CHAMPION — A decorated World War II veteran was honored at the Shrine of Our Lady of Good Help on Sunday, Nov. 8, just three days shy of Veterans Day.
A statue of St. Michael the Archangel was dedicated and blessed by Father of Mercy Peter Stryker, shrine rector, in honor of Edwin Gerlikowski, a first lieutenant in the U.S. Army. The statue stands in a devotional grotto, behind the shrine, which honors those who have served in the military.
Gerlikowski, a Green Bay native who died in 1994, was a recipient of the Soldier’s Medal for heroism and the Bronze Star Medal for meritorious service. When he was deployed to Europe, Gerlikowski asked his mother, Helen, to continue making her weekly visits to the shrine to pray the rosary and ask the Blessed Mother for his safe return.
Gerlikowski, who had a strong devotion to the Blessed Mother, carried a finger ring rosary with him to war. According to his family, Gerlikowski promised the Blessed Mother that he would do something special for the shrine if he made it home safely from the war.
The soldier did make it home from battle, but not before witnessing the atrocities perpetrated by the Nazis in Germany. On April 29, 1945, Gerlikowski’s 42nd Rainbow Infantry Division liberated approximately 30,000 prisoners at Dachau concentration camp. On March 25, 1945, he rescued a fellow Army officer who was overcome by poisonous fumes inside of a concrete fortress, called a pillbox, carrying him to safety and administering artificial respiration. He later earned the Soldier’s Medal for his actions.
Following the war, Gerlikowski returned home, enrolled at Marquette University and went on to have a successful career as a Green Bay attorney, all the while determined to keep his promise to the Blessed Mother.
When he died, Gerlikowski, who never married, left a generous bequest to the shrine. The funds were used to help pay for restoration work at the chapel, according to his family.
When the Catholic Foundation learned about the gift, Cindi Brawner said the diocese believed Gerlikowski deserved to be recognized for his generosity to the shrine.
“We were informed of a very generous bequest to Our Lady of Good Help by Edwin and we have been, for a number of years, trying to find an appropriate way to honor his memory,” Brawner told The Compass. One thought was to create a memorial at the apparition site, she said, but officials came up with a different plan.
“When we found out a little bit more of his history as a World War II hero, we thought (a statue of St.

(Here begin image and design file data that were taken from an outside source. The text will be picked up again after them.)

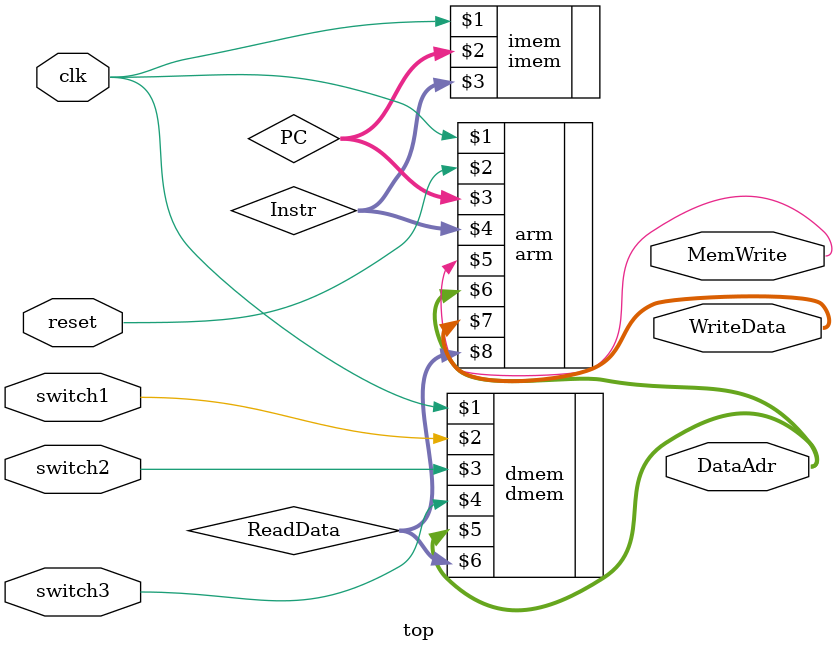
<source format=sv>
module top(input logic clk, reset, switch1, switch2, switch3,
		output logic [31:0] WriteData, DataAdr,
		output logic MemWrite);
	logic [31:0] PC, Instr, ReadData;
	// instantiate processor and memories
	arm arm(clk, reset, PC, Instr, MemWrite, DataAdr,
		WriteData, ReadData);
	imem imem(clk, PC, Instr);
	dmem dmem(clk, switch1, switch2, switch3, DataAdr, ReadData);
endmodule 
</source>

Michael the Archangel, patron saint of soldiers) would be an appropriate and fitting statue to dedicate to Edwin’s memory.”
Walt Fountain, shrine operations manager, was instrumental in getting the project completed.
“We wanted to recognize Edwin’s generosity to the shrine and … we kind of settled in on his military career, because that was a key part of the story,” said Fountain. “He asked his mother to come out here routinely to pray for him. … The whole family rallied to that and brought Mom out here, rain or shine, every Tuesday night to pray for him.”
Fountain said Gerlikowski’s military service was, on its own, worthy of recognition. His love and generosity to the shrine made the memorial fitting.
“It’s a wonderful tribute to this man that we were able to do this here today,” added Fountain.
Before dedicating the statue and blessing it with holy water, Fr. Stryker offered his thanks to Gerlikowski and his family. He reminded the approximately 50 family members and guests seated inside of a pole tent near the devotional grotto that the memorial will bring comfort to many people, including veterans and their families.
“This will continue to be a wonderful place to pray and to ask for the powerful intercession of St. Michael the Archangel, who has been a longtime special patron for those who serve in the military,” he said.
Among the crowd in attendance were Gerlikowski’s two sisters, Ellie Watermolen and Mary Watermolen.
Ellie told The Compass that, when she was 13 or 14, she would drive her mother to the shrine on Tuesday evenings to pray for her brother. “I didn’t have a driver’s license, but I could see over the steering wheel,” she said. “We came to the 9 p.m. novena every Tuesday.”
Her brother needed prayers “for what he saw over there in the service and he came home safely,” she said. “This means a lot because he saw so much.”